Montana became the starting quarterback in 1977 and started throughout his senior year in 1978 at Notre Dame and famously rallied the Irish from a 22-point fourth quarter deficit in the 1979 Cotton Bowl to lead Notre Dame to a 35-34 victory. He completed seven of his eight final pass attempts, the last one for a touchdown with two seconds remaining.
Selected in the third round of the NFL Draft by San Francisco, he went on to complete 3,409 passes for 40,551 yards, 273 touchdowns and a 92.3 passer rating. He is the only player to win three Super Bowl MVP awards, and he started and won four Super Bowls, and was named to eight Pro Bowls.

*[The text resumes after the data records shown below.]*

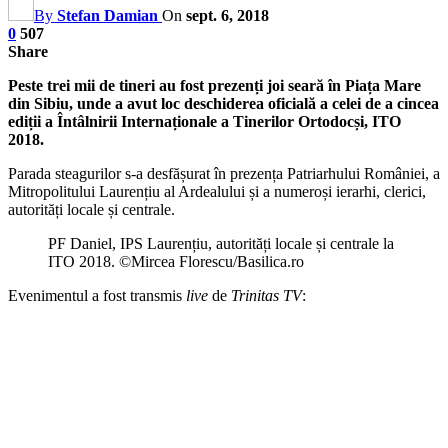
By
Stefan Damian
On
sept. 6, 2018
0
507
Share
Peste trei mii de tineri au fost prezenți joi seară în Piața Mare
din Sibiu, unde a avut loc deschiderea oficială a celei de a cincea
ediții a Întâlnirii Internaționale a Tinerilor Ortodocși, ITO
2018.
Parada steagurilor s-a desfășurat în prezența Patriarhului României, a
Mitropolitului Laurențiu al Ardealului și a numeroși ierarhi, clerici,
autorități locale și centrale.
PF Daniel, IPS Laurențiu, autorități locale și centrale la
ITO 2018. ©Mircea Florescu/Basilica.ro
Evenimentul a fost transmis
live
de
Trinitas TV
: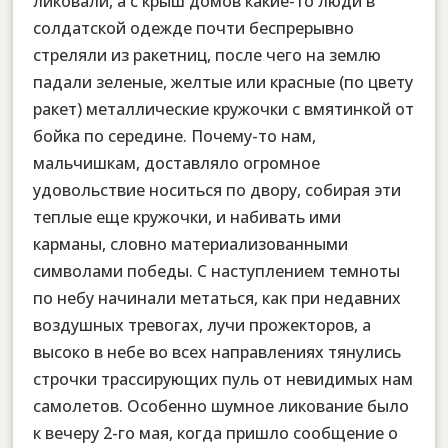
ликовали, а с крыш домов какие-то люди в
солдатской одежде почти беспрерывно
стреляли из ракетниц, после чего на землю
падали зеленые, желтые или красные (по цвету
ракет) металлические кружочки с вмятинкой от
бойка по середине. Почему-то нам,
мальчишкам, доставляло огромное
удовольствие носиться по двору, собирая эти
теплые еще кружочки, и набивать ими
карманы, словно материализованными
символами победы. С наступлением темноты
по небу начинали метаться, как при недавних
воздушных тревогах, лучи прожекторов, а
высоко в небе во всех направлениях тянулись
строчки трассирующих пуль от невидимых нам
самолетов. Особенно шумное ликование было
к вечеру 2-го мая, когда пришло сообщение о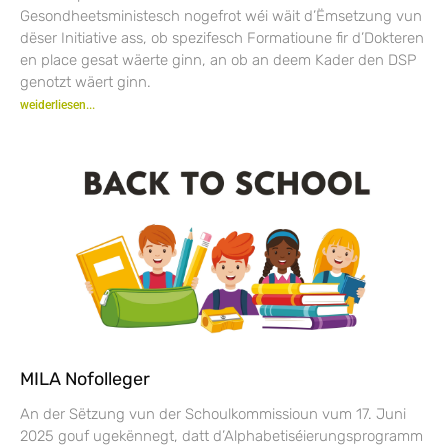
Gesondheetsministesch nogefrot wéi wäit d’Ëmsetzung vun
dëser Initiative ass, ob spezifesch Formatioune fir d’Dokteren
en place gesat wäerte ginn, an ob an deem Kader den DSP
genotzt wäert ginn.
weiderliesen...
MILA Nofolleger
An der Sëtzung vun der Schoulkommissioun vum 17. Juni
2025 gouf ugekënnegt, datt d’Alphabetiséierungsprogramm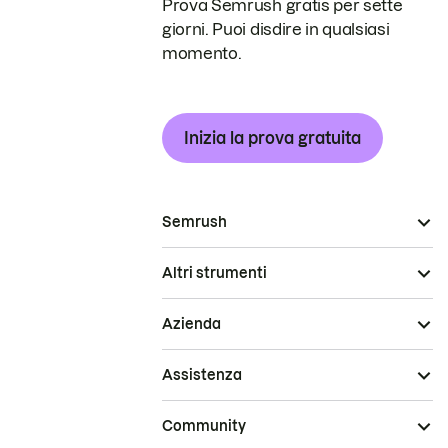
Prova Semrush gratis per sette
giorni. Puoi disdire in qualsiasi
momento.
Inizia la prova gratuita
Semrush
Altri strumenti
Azienda
Assistenza
Community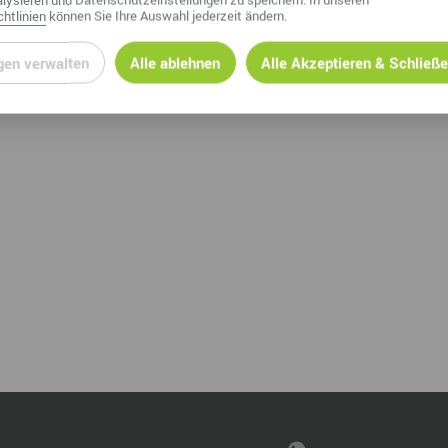
htlinien
können Sie Ihre Auswahl jederzeit ändern.
gen verwalten
Alle ablehnen
Alle Akzeptieren & Schließ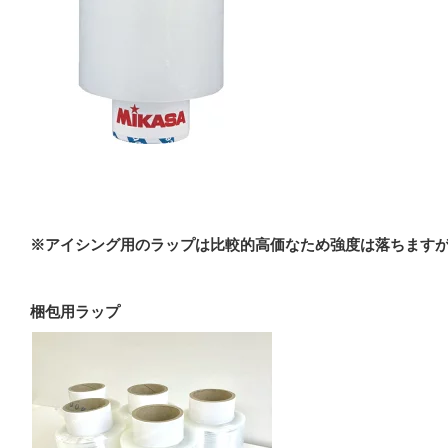
※アイシング用のラップは比較的高価なため強度は落ちます
梱包用ラップ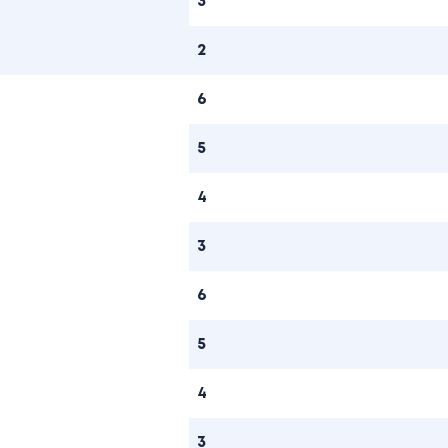
3
2
6
5
4
3
6
5
4
3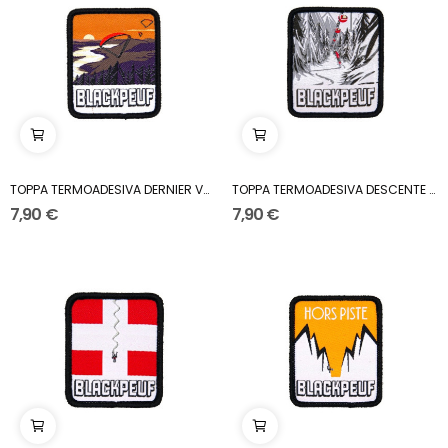
TOPPA TERMOADESIVA DERNIER VOL
TOPPA TERMOADESIVA DESCENTE SOUS LES CABINES
7,90 €
7,90 €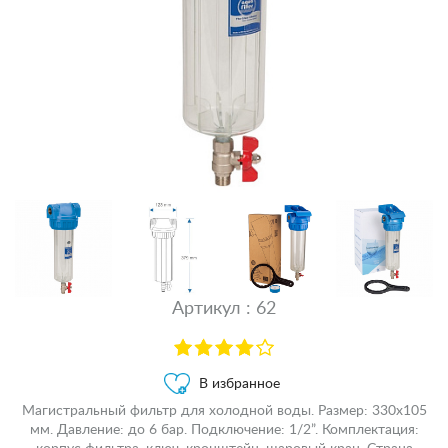
Артикул : 62
В избранное
Магистральный фильтр для холодной воды. Размер: 330х105
мм. Давление: до 6 бар. Подключение: 1/2”. Комплектация:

Golic was a Notre Dame captain in 1984, having been named defensive MVP and received an Associated Press All-American honorable mention in 1983. He was a two-year starter at outside linebacker in 1983 and 1984 and also had 25-2 record as a heavyweight wrestler at Notre Dame in 1983
He played 115 games as a defensive tackle for the Houston Oilers, Philadelphia Eagles and Miami Dolphins during a nine-year NFL career, making 11.5 sacks and three interceptions.
Golic is the co-host of the popular “Mike & Mike in the Morning” show, which is carried by more than 310 affiliates nationwide. He also serves as an analyst for ESPN and ESPN2’s NFL studio programming.